States that appear to have dropped

drop_marriages <- select(filter(drop_na(marriage_data_long),census_region == "West",Year > 1998,state %in% c("Hawaii","Nevada","Utah","Washington","Wyoming")),census_region,state,Year,count)

ggplot(drop_marriages, aes(fill=state,x=Year,y=count,group=state,colour=state)) +
  geom_line(linetype = "dashed")+
  geom_point() +
  theme(axis.text.x = element_text(angle = 90)) +
  ggtitle("Marriages Per 1000") + 
  theme(plot.title = element_text(hjust = 0.5))

Conclusion

Overall, the marriage rate in the United States has dropped most significantly in Nevada in the West from 1990 to 2016. If we have additional information it would be interesting to investigate if this trend has any correlation with Las Vegas since many people go to Las Vegas on a whim to get married.
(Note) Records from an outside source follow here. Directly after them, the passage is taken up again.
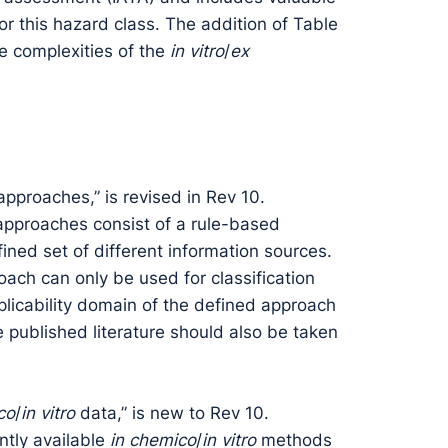
r this hazard class. The addition of Table
he complexities of the
in vitro
/
ex
approaches,” is revised in Rev 10.
 approaches consist of a rule-based
ned set of different information sources.
ach can only be used for classification
plicability domain of the defined approach
e published literature should also be taken
co
/
in vitro
data,” is new to Rev 10.
ntly available
in chemico
/
in vitro
methods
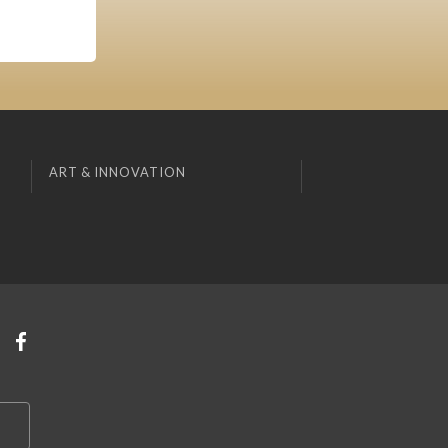
ART & INNOVATION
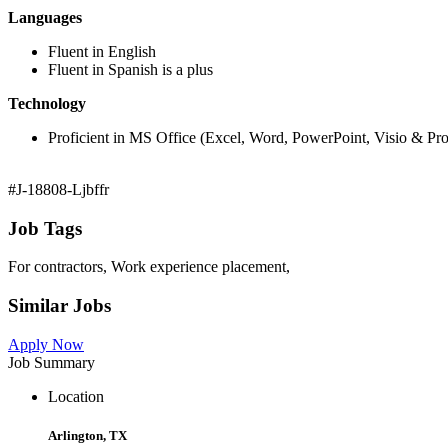
Languages
Fluent in English
Fluent in Spanish is a plus
Technology
Proficient in MS Office (Excel, Word, PowerPoint, Visio & Proj
#J-18808-Ljbffr
Job Tags
For contractors, Work experience placement,
Similar Jobs
Apply Now
Job Summary
Location
Arlington, TX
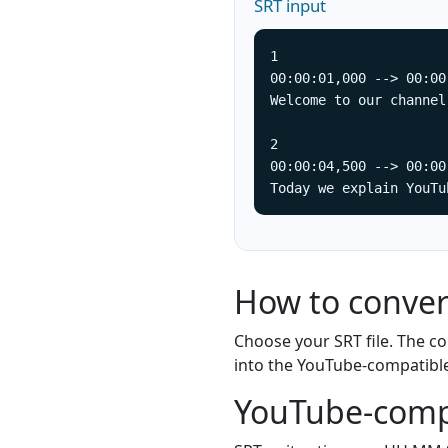
SRT input
1

00:00:01,000 --> 00:00
Welcome to our channel.
2

00:00:04,500 --> 00:00
Today we explain YouTu
How to conver
Choose your SRT file. The 
into the YouTube-compatibl
YouTube-comp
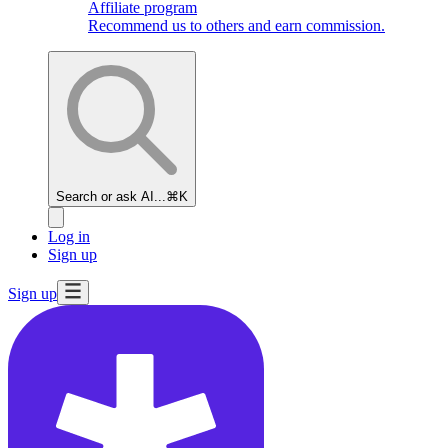
Affiliate program
Recommend us to others and earn commission.
Search or ask AI...
⌘K
Log in
Sign up
Sign up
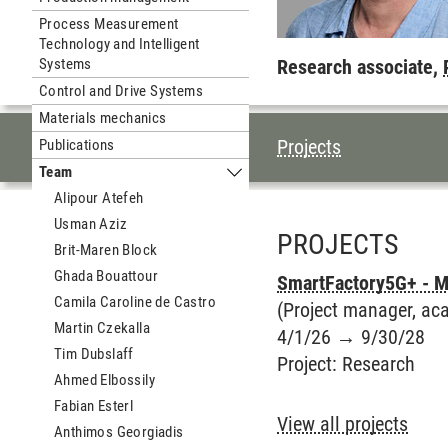
Process Measurement
Technology and Intelligent
Systems
Research associate,
Control and Drive Systems
Materials mechanics
TABLE OF CON
Projects
Publications
Team
Submenu Team
Alipour Atefeh
Usman Aziz
PROJECTS
Brit-Maren Block
Ghada Bouattour
SmartFactory5G+ - Mu
Camila Caroline de Castro
(Project manager, aca
Martin Czekalla
4/1/26
→
9/30/28
Tim Dubslaff
Project
:
Research
Ahmed Elbossily
Fabian Esterl
View all projects
Anthimos Georgiadis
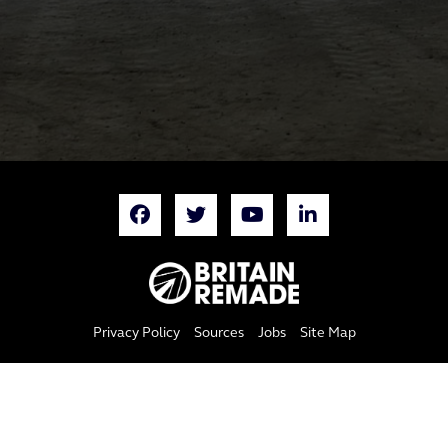
Privacy Policy
Sources
Jobs
Site Map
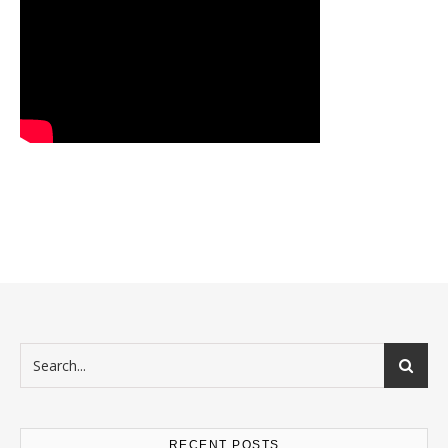
RECENT POSTS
Maybe certain laws were put into place that prevented travelers from getting married there. Perhaps, this trend has nothing to do with Las Vegas at all. City data would help us determine that.

It would also be interesting to include additional analysis to see which states had the highest increase in marriage rates from 1990 to 2016.